The task:
Please copy the part of the passage on Thukral & Tagra that opens with the words "Indian contemporary artists" and closes with "Art Plural Gallery.", substituting "Art Plural" for "Art Plural Gallery".

Given passage:
========================================

Indian contemporary artists Jiten Thukral and Sumir Tagra started working collaboratively as Thukral & Tagra in 2001. In a video interview produced by Singapore-based Art Plural Gallery as part of their solo exhibition “Windows of Opportunity” (22 March – 25 May 2013), the artists talk about their investigations into the issues and cultural shifts affecting India’s citizens.
Thukral & Tagra, ‘Life #7’, 2010, acrylic and oil on canvas, 183 x 183 cm. Image courtesy Art Plural Gallery.
A rapid socio-economic transformation has been taking place in post-liberalisation India since 1991, where the flow of capital, knowledge and people within a globalised economy has steadily increased. To add to these significant changes, recent predictions that India will become the world’s youngest country by the beginning of the next decade mean that, as noted by Thukral & Tagra in the interview, government and businesses are thinking about how to cater to this rising demographic. The artist duo create work that critiques the resulting consumerism and homogenising globalisation. “The good part is definitely because there’s things changing so rapidly – the new opportunities, new rich families, more money pouring in – but at the same time, it kind of really limits your thinking process and that’s the most critical thing to move on,” they state in the video interview.

========================================

Extracted material:
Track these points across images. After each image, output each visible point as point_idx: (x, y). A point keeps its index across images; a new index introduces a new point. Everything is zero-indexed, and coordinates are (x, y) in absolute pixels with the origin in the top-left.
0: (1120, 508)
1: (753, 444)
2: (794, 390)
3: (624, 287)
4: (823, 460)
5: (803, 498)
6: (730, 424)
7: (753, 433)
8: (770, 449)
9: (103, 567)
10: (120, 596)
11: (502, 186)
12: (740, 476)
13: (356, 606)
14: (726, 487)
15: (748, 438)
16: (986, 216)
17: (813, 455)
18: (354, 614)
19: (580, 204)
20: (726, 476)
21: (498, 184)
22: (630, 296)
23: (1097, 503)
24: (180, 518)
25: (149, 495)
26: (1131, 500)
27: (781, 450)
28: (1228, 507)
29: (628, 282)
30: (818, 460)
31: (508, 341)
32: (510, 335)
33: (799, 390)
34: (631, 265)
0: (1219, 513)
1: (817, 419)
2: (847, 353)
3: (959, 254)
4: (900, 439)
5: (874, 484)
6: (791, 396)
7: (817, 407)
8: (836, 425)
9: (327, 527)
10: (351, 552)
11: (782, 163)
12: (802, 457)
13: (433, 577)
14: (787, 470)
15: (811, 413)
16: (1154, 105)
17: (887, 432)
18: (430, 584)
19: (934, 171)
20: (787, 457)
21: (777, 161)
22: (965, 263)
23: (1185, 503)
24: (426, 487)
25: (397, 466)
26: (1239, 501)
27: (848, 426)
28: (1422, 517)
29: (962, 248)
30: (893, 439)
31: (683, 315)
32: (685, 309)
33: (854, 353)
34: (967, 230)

========================================

Task response:
Indian contemporary artists Jiten Thukral and Sumir Tagra started working collaboratively as Thukral & Tagra in 2001. In a video interview produced by Singapore-based Art Plural as part of their solo exhibition “Windows of Opportunity” (22 March – 25 May 2013), the artists talk about their investigations into the issues and cultural shifts affecting India’s citizens.
Thukral & Tagra, ‘Life #7’, 2010, acrylic and oil on canvas, 183 x 183 cm. Image courtesy Art Plural.